The Hateful Eight
Opening wide Friday

The best things during the interminable three hours of the latest film by Quentin Tarantino are the stirring new musical overture by the great Ennio Morricone and the 12-minute intermission, when you can flee the theater without bothering the rest of the audience.
Set in post-Civil War Wyoming, The Hateful Eight is a Western ensemble piece that revolves around a gaggle of mercenaries and miscreants forced into close quarters while escaping a blizzard en route to the town of Red Rock. Arriving by stagecoach are John Ruth (Kurt Russell), a bounty hunter who doesn’t like cheating the hangman, and Daisy Domergue (Jennifer Jason Leigh), a fugitive guilty of sundry sins and a nasty disposition. Apparently, to Tarantino, this justifies a man slugging her in the face every time she grouses a cross word.
They pick up fellow bounty hunter Major Marquis Warren (Samuel L. Jackson), a black former Union soldier who carries a letter from Abe Lincoln as a conversation starter with white folks, and Chris Mannix (Walton Goggins), a onetime renegade with his daddy’s Confederate marauders, who says he’s the new sheriff of Red Rock.
In all, 10 people take shelter in the stage stopover called Minnie’s Haberdashery, including “the Mexican” (Demián Bichir), a taciturn cowpuncher (Michael Madsen) and the local hangman (Tim Roth). As their furtive motives and backstories are gradually revealed, the plot assumes the guise of Agatha Christie’s And Then There Were None. Christie’s novel was originally published in the United Kingdom, in 1939, under the title Ten Little Niggers, a pejorative Tarantino deploys excessively throughout The Hateful Eight.
Though it was divisive, Tarantino’s frequent use of the racial slur in his early films, like Pulp Fiction and Jackie Brown, felt organic in the vernacular his modern urban milieus. But he treats his Civil War-era settings, here and in Django Unchained, as license to gorge on the insult to a cartoonish, wearying degree. In a typical exchange, a character makes a declaration containing the N-word; another basically repeats it as a question, ostensibly seeking clarification, and then the first character says it again. This happens over and over.
Tarantino’s script is garrulous, but it produces few memorable sequences. The main exception is a tense, lengthy tête-à-tête between Warren and an aging ex-Confederate general (Bruce Dern) that devolves into literal revenge porn. The film’s final chapters are a nihilistic fever dream, filled with projectile blood-barfing, splattered brains and balls, and a lynching.

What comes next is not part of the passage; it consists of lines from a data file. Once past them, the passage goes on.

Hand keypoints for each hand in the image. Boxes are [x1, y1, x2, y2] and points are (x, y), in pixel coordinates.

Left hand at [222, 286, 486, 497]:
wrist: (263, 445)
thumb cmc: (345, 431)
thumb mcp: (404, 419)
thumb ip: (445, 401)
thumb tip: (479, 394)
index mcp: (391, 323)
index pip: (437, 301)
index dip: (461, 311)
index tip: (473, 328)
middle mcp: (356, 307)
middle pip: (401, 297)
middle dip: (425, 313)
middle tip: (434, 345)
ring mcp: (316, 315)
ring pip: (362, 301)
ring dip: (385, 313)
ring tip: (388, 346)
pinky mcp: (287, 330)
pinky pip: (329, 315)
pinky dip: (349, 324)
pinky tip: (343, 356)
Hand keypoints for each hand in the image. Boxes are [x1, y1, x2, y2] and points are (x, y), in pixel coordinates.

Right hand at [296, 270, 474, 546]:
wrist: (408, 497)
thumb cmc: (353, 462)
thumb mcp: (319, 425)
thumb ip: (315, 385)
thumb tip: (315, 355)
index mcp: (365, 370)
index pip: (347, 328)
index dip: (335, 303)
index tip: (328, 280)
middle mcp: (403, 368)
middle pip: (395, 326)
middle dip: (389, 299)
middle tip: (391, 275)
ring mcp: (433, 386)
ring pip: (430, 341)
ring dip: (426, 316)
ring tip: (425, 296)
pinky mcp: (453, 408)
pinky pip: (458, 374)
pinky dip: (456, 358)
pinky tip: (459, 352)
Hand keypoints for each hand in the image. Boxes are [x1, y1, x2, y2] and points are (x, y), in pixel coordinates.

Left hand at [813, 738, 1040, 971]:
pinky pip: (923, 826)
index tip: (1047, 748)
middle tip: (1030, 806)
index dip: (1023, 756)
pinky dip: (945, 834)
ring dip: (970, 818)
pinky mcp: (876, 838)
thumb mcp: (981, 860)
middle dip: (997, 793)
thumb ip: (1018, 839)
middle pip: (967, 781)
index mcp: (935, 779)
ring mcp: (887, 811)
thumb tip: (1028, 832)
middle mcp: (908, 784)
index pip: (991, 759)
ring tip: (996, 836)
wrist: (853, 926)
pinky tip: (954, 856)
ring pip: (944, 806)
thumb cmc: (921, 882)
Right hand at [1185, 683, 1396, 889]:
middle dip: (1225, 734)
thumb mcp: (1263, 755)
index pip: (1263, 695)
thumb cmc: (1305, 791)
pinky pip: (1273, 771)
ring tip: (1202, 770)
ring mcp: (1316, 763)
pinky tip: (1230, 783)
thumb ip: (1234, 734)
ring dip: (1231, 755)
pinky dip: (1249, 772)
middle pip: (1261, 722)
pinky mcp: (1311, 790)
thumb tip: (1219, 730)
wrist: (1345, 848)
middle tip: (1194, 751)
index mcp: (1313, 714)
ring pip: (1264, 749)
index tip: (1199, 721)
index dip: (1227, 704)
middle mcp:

What’s missing is maturity and meaning.The characters are mere ciphers for Tarantino’s base indulgences. Russell’s performance is a watered-down version of his well-worn John Wayne impersonation. Leigh’s snarling redneck is like Linda Blair in The Exorcist by way of Deliverance. Sam Jackson plays Sam Jackson, and it’s the least of his four Tarantino-film performances. Tim Roth is just a foppish British version of Christoph Waltz’s character in Django.
Still, Tarantino’s devotion to classic cinema suffuses The Hateful Eight, the first motion picture shot using Ultra Panavision 70 cameras in decades. The “roadshow presentation,” in select theaters now, is the first fictional feature screened with a single-projector Cinerama system in anamorphic 70mm since Khartoum in 1966. A slightly edited digital version will then roll out nationally.
Tarantino can still be a captivating, adroit filmmaker who is thrilling because of his visual dexterity and eye for detail, as in a close-up of a stagecoach step conspicuously weathered by a thousand boot heels. But his narrative predilections have become entirely predictable, and his films are teetering on self-parody. Redemption can begin only if he jettisons his period revenge fantasies and returns to the wheelhouse of contemporary hyper-realities. Otherwise, Tarantino will soon feel as dated as his film stock.
Correction: This article originally misstated the name of an actor in the film. He is Walton Goggins, not Walter.
This article appeared in print with the headline “Stage of rage.”